* _ACTIONS TO TAKE_:
1) In the RPG discussion thread, which game line does Druchii in Space say first got them into RPGs?
2) Continue the RPG discussion thread from where it stops.

* _PASSAGE SHOWN_:
******************************

# Sticky  A Place by the Fire - RPG Discussion Thread



## Druchii in Space (Apr 7, 2008)

Here on Heresy we are looking to bring fans of RPG's together to talk and chat about our experiences in game, our faves, our great moments and even our lows. Its a forum dedicated to Roleplaying Games even though it is within a GW based fan site. Of course many of us do more than just one or the other and I would like to attempt to bring Roleplayers here to chat, rather than vanish off to the RPG styled forums out there on the net. 
I see it as another way to unify the community here at Heresy and I ask any RPG fan, or those eager to discover what the heck where all going on about, to come join us here at the fire. we are all happy to discuss any Roleplay Games here.

This thread will be a general discussion thread where any chat about Roleplay games which you feel doesn't require its own thread can go. Folks can also start questions here designed to spark discussion about RPG's, however if you have an idea you want to talk over, chat about a new product then we will be listening also. 

I will also reserve the first post so I can link any other interesting threads from here, so any that aren't sticky don't get lost as the forum grows. It will be a sort of entrance hub thread for the forum.

So the logs are set, the fire burns. 

I think my first question just to get some discussion going is one dear to me, my question is did White Wolf make the right choice in ending the Original World of Darkness to start the new one?

I'll wait to see some other views before I add mine, but please any opinions are welcome.


----------



## Druchii in Space (Apr 7, 2008)

Threads of Note

Talking by the Fire - Fave Character thread
So what's your favorite RPG?
Craziest thing you've done... in D&D
What came first (for you,) Tactical or Roleplay?


----------



## Col. Schafer (Apr 15, 2008)

I just want to throw this out there, but its not really worth its own thread. 
I just found out; 2010= 4th edition D&D DRAGONLANCE!!!
WOOOOOOOOOOOOOOOO!!!
They took out gnomes did they? Well show them... Their stairs will fail to our advanced catapaults!


----------



## Druchii in Space (Apr 7, 2008)

Now thats interesting news there, as Dragonlance got me into RPG's I might just be tempted to pick that up.


----------



## Vaz (Mar 19, 2008)

Is there a place where we can post our characters for games such as Dark Heresy as Inquisitor? I've enjoyed playing the odd inquisitor game, and have recently bought Dark Heresy, so I'd enjoy making some up


----------



## Druchii in Space (Apr 7, 2008)

Just put the thread together for you Vaz in RPG Resources, If you are happy to share them for other GM's any characters posted there would be great.

******************************

(Dataset items)
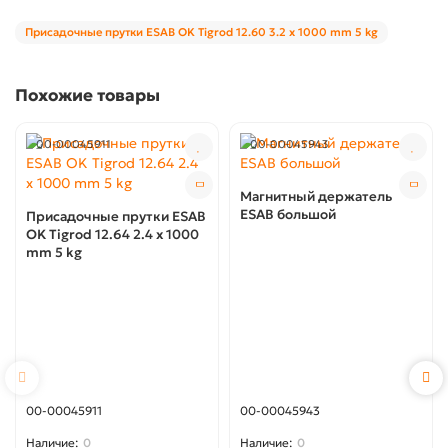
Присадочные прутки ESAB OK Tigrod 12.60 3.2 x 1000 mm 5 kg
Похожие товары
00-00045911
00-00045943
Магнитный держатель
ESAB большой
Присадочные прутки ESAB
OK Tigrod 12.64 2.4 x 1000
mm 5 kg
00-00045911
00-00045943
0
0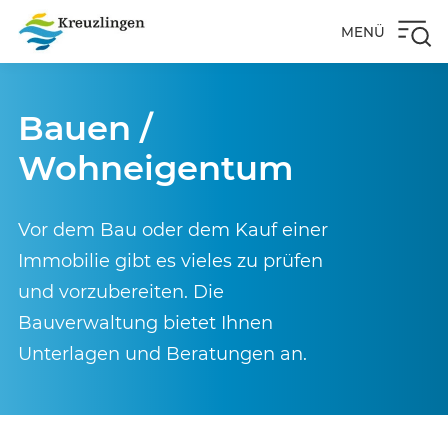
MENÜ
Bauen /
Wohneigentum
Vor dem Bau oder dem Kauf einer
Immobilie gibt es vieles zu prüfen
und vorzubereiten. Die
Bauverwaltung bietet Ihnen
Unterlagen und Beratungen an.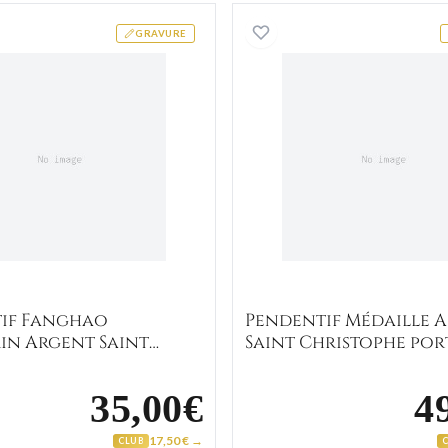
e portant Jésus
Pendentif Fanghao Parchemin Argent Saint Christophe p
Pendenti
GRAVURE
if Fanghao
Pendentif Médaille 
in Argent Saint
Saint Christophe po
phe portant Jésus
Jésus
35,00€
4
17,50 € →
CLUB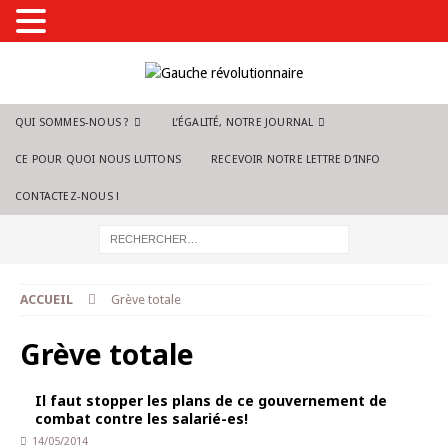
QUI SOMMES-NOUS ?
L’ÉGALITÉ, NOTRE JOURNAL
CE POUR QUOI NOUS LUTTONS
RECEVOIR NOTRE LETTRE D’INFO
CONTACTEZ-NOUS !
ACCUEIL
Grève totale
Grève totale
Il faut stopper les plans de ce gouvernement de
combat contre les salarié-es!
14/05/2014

******************************

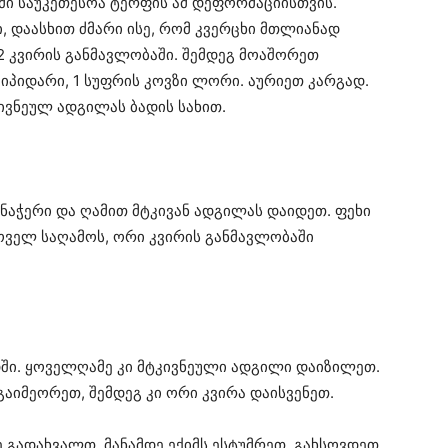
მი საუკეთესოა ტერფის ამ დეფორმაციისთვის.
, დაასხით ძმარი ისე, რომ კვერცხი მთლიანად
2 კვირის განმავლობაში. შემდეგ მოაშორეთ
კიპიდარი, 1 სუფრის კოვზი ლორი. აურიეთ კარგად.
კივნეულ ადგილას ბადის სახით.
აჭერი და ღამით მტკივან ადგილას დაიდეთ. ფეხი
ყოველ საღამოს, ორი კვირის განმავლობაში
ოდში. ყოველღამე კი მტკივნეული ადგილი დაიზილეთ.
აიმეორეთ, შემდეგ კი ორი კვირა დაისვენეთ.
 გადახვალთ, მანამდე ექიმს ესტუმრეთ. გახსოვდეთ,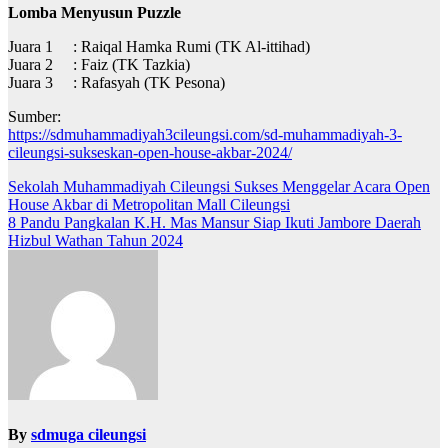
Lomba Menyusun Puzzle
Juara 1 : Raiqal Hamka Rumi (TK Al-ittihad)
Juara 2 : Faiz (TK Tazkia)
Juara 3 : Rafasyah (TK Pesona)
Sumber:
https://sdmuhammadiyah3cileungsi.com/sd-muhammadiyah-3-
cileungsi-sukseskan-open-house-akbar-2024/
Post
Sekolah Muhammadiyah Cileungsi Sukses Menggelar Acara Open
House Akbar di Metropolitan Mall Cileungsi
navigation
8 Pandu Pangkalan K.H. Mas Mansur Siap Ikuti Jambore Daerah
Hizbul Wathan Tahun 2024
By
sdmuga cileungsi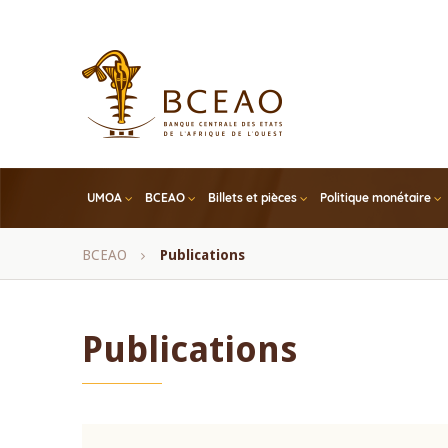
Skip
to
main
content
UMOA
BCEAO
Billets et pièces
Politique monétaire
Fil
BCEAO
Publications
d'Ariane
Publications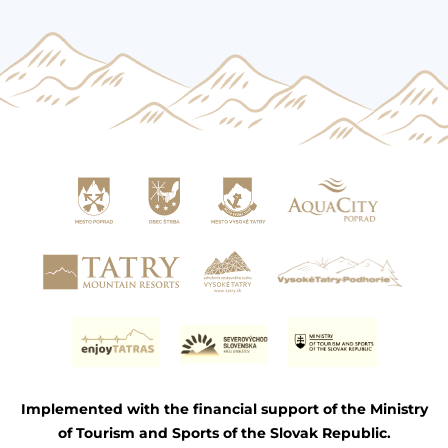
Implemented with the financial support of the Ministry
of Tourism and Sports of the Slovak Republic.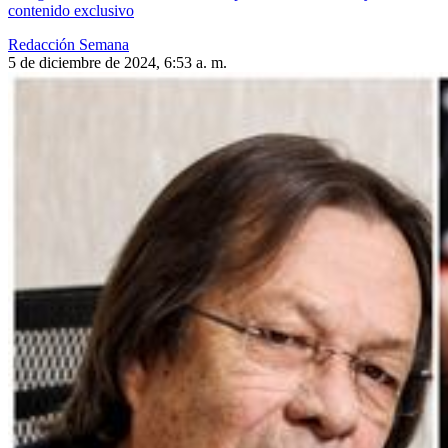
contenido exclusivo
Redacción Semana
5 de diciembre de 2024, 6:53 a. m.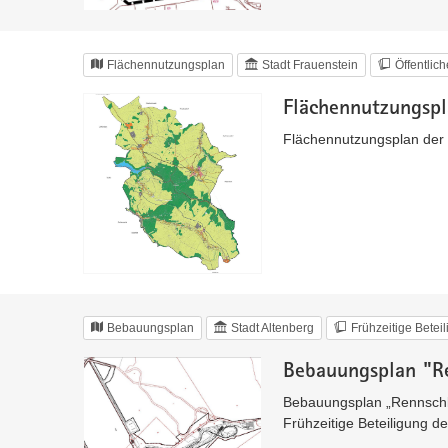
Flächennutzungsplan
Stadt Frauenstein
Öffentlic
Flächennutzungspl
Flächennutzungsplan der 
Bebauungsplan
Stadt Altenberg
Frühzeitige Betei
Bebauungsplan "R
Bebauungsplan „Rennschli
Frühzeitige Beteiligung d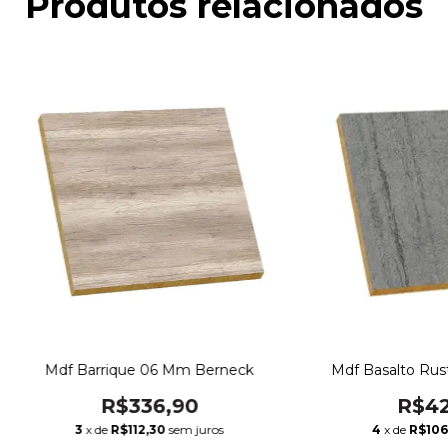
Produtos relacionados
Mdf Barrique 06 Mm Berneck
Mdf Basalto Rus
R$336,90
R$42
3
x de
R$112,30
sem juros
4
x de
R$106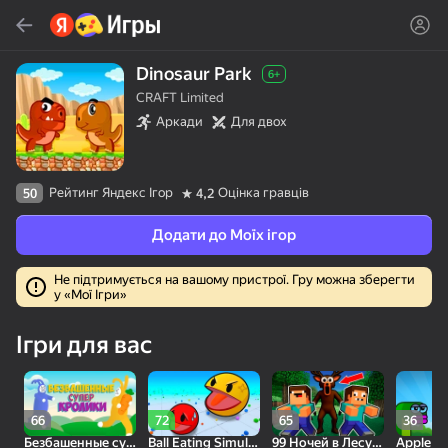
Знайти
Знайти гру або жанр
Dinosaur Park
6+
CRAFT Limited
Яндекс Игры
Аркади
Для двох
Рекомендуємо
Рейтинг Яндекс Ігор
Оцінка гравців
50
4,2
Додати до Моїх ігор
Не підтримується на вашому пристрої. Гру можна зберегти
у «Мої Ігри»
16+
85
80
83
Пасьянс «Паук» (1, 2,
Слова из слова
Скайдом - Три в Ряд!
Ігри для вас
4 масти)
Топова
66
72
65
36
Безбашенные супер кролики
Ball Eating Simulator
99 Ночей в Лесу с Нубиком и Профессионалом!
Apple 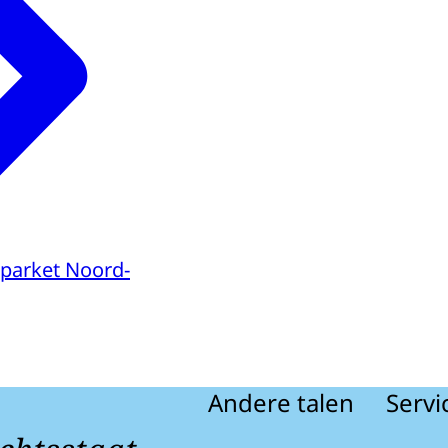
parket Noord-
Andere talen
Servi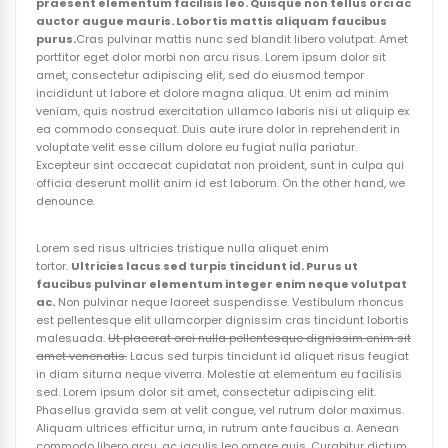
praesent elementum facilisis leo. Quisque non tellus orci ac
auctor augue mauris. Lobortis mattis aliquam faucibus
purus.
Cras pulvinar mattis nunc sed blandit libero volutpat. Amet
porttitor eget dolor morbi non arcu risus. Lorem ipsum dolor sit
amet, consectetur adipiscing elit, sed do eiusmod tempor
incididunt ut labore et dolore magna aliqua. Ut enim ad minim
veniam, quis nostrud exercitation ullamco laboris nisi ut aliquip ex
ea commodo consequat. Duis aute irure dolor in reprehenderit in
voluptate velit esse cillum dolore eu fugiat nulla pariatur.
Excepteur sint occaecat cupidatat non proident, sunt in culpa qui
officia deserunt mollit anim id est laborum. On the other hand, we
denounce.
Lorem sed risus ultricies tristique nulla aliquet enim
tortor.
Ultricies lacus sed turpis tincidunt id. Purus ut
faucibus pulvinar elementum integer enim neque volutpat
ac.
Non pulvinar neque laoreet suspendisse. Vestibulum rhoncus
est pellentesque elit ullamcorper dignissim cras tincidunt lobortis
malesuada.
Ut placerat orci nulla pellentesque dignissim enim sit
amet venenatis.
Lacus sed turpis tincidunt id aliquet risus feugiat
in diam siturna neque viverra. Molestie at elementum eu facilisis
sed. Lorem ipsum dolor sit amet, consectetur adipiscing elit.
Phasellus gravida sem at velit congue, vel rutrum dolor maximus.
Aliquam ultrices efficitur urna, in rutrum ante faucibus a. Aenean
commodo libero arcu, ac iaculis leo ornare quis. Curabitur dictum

******************************

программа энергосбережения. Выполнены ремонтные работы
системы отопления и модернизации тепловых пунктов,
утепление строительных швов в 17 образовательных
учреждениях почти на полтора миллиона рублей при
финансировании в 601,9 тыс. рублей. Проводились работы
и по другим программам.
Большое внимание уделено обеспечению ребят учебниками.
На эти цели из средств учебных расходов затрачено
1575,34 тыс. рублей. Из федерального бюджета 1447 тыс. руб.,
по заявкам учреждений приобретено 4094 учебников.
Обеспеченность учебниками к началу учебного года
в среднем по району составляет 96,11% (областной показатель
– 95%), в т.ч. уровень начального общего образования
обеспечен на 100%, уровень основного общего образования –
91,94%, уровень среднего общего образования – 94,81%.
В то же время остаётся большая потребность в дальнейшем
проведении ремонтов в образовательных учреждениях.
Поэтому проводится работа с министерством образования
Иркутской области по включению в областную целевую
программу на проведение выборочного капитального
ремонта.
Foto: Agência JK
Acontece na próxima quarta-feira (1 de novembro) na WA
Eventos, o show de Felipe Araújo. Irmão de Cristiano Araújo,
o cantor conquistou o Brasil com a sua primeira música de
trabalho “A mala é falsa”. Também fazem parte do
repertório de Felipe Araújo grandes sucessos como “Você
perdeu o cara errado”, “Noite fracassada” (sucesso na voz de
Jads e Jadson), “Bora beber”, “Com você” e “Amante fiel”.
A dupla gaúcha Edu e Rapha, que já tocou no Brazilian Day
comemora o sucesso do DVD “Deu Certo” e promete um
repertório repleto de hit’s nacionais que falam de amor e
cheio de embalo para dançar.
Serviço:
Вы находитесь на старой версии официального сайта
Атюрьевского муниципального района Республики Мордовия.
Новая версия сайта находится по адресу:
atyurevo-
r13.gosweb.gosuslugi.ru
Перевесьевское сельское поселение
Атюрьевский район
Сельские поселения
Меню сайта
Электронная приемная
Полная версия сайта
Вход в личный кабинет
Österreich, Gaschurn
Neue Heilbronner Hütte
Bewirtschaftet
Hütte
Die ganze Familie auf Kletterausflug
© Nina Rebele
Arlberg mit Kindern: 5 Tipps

******************************

* _TASK RESPONSES_:
1) Dragonlance.

2)
Going to have a good read of the rules this week myself, its about time I tried the game, so I'll be aiming to get a couple of characters in there asap as well.


----------



## Chaplain Decious (Oct 6, 2010)

Hey guys, i'm just wondering if this site supports a Dice roller system? if so we could actually run RPG's on the site, i know another one that does and its rather successful, i would love to see this site take off on the Roleplay side of things. 

If you had a dice roller i'd love to play in any Deathwatch game running at all.


----------



## Red Corsairs (Jun 8, 2008)

That's an interesting idea. We don't currently have one but I could talk with Jezlad at some point about the possibility of including something similar that allows RPG's to be played through Heresy. It depends on how many people would like the feature and how many people would use it. We can't afford a feature that costs money/space that is only used by a very small amount of members. That is if it costs anything or takes up much space at all anyway. I don't know much about this stuff so as I said I'll bring it up with Jez at some point. Could you possibly PM me a link to the website so I can have a look at their system?


----------



## Captain_Daerys_Arrun (Jan 9, 2012)

I have heard nothing but bad about 4th edition D&D. The few groups in my area who I know about play Pathfinder instead. I am just wondering what people from the forum think of 4th edition and it's "cousin" Pathfinder. Thanks in advance.


----------



## LordNecross (Aug 14, 2014)

Hey there, I am new here, are there any 40k RPs that I could join or need more players to start?

I mostly came to this site in search of a good base of RPing folks, TBH I am up for any sort of RP but lean towards 40k in general.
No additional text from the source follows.